Thursday, January 18, 2007

The Spoiler: Part 9 -- The involuntary celeb

The meat-packing district had done a real estate 180 since I moved there a dozen years ago. For one thing, nobody packed meat anymore, and the only cow carcasses that arrived there were exhibited in galleries. The transvestite hookers that used to lurk in the greasy shadows were gone, replaced by young professionals whose profession seemed to be “alcoholic.” After putting in a day on Wall Street, they’d flock to Ninth Avenue to pickle themselves in some fake Edwardian tavern, downing shots with the desperate abandon of people trying to smother their conscience. (There were even reports of young professionals fucking on the bar, which even the tranny hookers would’ve thought déclassé.) Tucked-away Spanish joints that offered trough-sized portions of gummily comforting paella were forced out by landlords renting to swank “event” restaurants that attracted celebrities and sprayed your dinner from an aerosol can.

Stella McCartney had a boutique. There were stores named Shoegasm and a four-star hotel on the corner of Ninth Avenue, across the street from a building that had once housed a multi-level S&M club (one floor for gays, another for straights, like an outlet mini-mall for perverts).

The neighborhood had been totally consumed.

Usually, I felt invisible there, or like a ghost in an old fable who was cursed to eternally wander his old stomping grounds.

But not today.

“Yo, man! How you let that bitch do dat to you?” yelled an Hispanic man hauling supplies into Gauche, a newly opened all-night eatery that catered to a clientele coming down from crystal meth and Special K who had just recovered feeling in their lower torso and realized they were hungry.

“Sorry,” I said, as if I had no idea what she was talking about, and averting my head, I kept walking. A few heads turned, and I noticed a gaggle of women wearing miniskirts and leather boots and carrying shopping bags staring at me and chattering conspiratorially.

At a red light, a pale, gaunt young woman – most likely a vegan – tugged at my jacket.

“I just want to say that I love your work.”

“You must have me confused with somebody else.”

“You’re the guy Shawna dumped, right? I forgot your name. Is it Brad?”
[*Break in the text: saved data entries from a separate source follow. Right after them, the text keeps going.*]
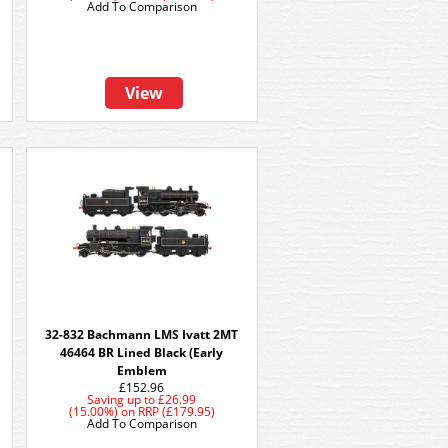
Add To Comparison
View
32-832 Bachmann LMS Ivatt 2MT
46464 BR Lined Black (Early
Emblem
£152.96
Saving up to
£26.99
(15.00%)
on
RRP (£179.95)
Add To Comparison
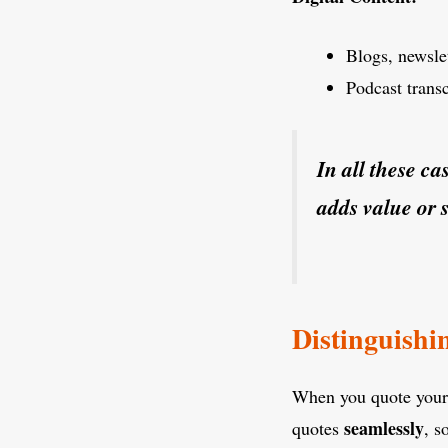
Blogs, newslet
Podcast trans
In all these ca
adds value or 
Distinguishi
When you quote yourse
seamlessly
quotes
, s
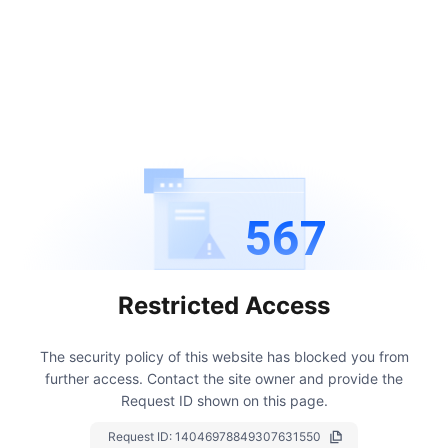
567
Restricted Access
The security policy of this website has blocked you from
further access.
Contact the site owner and provide the
Request ID shown on this page.
Request ID:
14046978849307631550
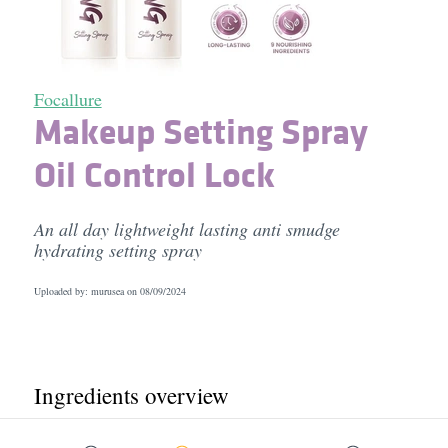
Focallure
Makeup Setting Spray
Oil Control Lock
An all day lightweight lasting anti smudge
hydrating setting spray
Uploaded by: murusea on
08/09/2024
Ingredients overview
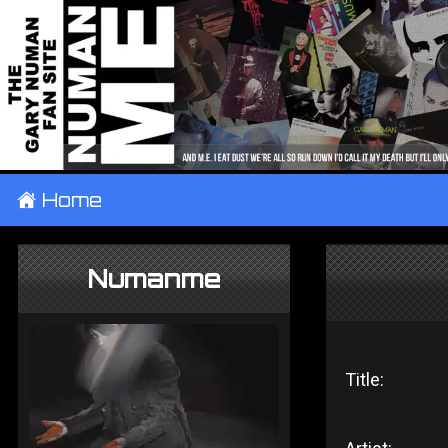
±
Home
Numanme
Title:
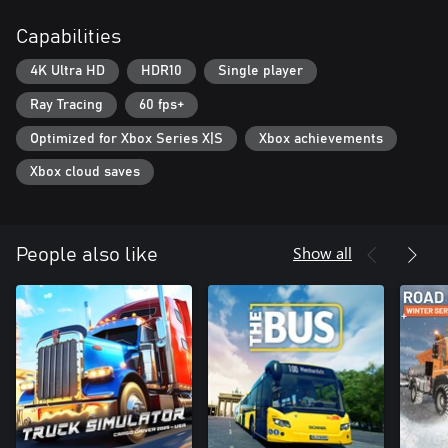
Capabilities
4K Ultra HD
HDR10
Single player
Ray Tracing
60 fps+
Optimized for Xbox Series X|S
Xbox achievements
Xbox cloud saves
Show all
People also like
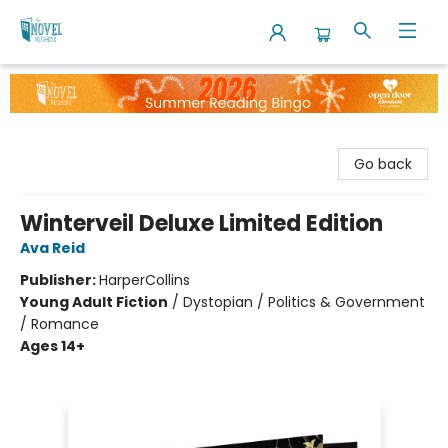
The Novel Neighbor
Go back
Winterveil Deluxe Limited Edition
Ava Reid
Publisher:
HarperCollins
Young Adult Fiction
/
Dystopian / Politics & Government
/ Romance
Ages 14+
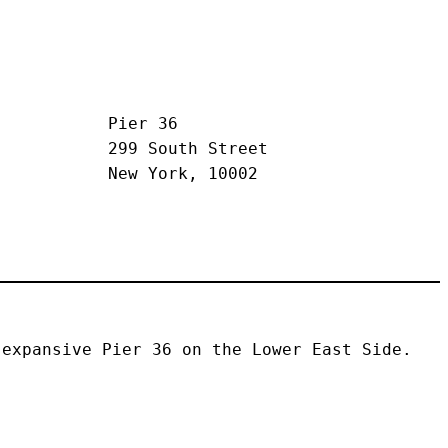
Pier 36
299 South Street
New York, 10002
expansive Pier 36 on the Lower East Side.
“I’m really sorry, I like, never do this, but can I have your autograph?”

Before I could even get to Western Beef, four more people had stopped me, and a couple of Japanese tourists had snapped photos, which they would undoubtedly email to their friends back home. Maybe some TV producers would see it and invite me to wrestle a squid on one of those goofy Japanese shows.

When I got home, there was a message from C.J. Bastone, the booker for Stand Up and Take It, a club I’d used to play. Wondering if I’d be interested in doing a gig as part of a theme night entitled, “Losers, Screw-Ups, and Schmucks: A Night of Laughter.”